I would be bummed knowing that someone applied that phrasing to something I said or did. I can definitely think of a few situations where someone didn’t understand me, made erroneous assumptions about me, or didn’t give me the benefit of the doubt. It sucks. So rather than following, “I don’t understand…” with a negative narrative, what if I reframed the situation and considered an alternative story?

Maybe the person texting and walking was hurrying to reach their mom who had just been in a car accident and at the same time, was reassuring her via text. Maybe the speedy driver had a passenger in the car who had just broken their ankle and they were driving them to emergency (True story.
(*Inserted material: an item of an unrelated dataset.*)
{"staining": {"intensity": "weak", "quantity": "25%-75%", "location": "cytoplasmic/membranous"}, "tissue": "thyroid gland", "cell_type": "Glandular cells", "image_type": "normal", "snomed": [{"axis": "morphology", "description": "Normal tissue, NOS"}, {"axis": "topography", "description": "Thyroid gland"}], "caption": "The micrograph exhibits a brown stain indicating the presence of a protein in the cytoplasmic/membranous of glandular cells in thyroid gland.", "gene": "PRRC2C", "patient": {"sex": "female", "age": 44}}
I was that broken-ankle passenger many years ago). Maybe the anti-maskers and COVID-deniers have had multiple negative experiences with our healthcare system. And maybe my dog needs additional nourishment so he looks to find it any way he can. Okay no, I still don’t get the poo eating. 

I think what I’m saying to myself is that, in the end, imagining a story that allows me to empathize with others is a healthier approach than a full-stop I don’t understand. Empathizing with others doesn’t mean that I have to engage, but it can go a long way in emptying my, I-don’t-understand bucket.

Ahh. Now, I understand.

Do you have any autopilot words or phrases? What might be different if you took the time to unpack when and why you use them? What might you replace your autopilot words and phrases with?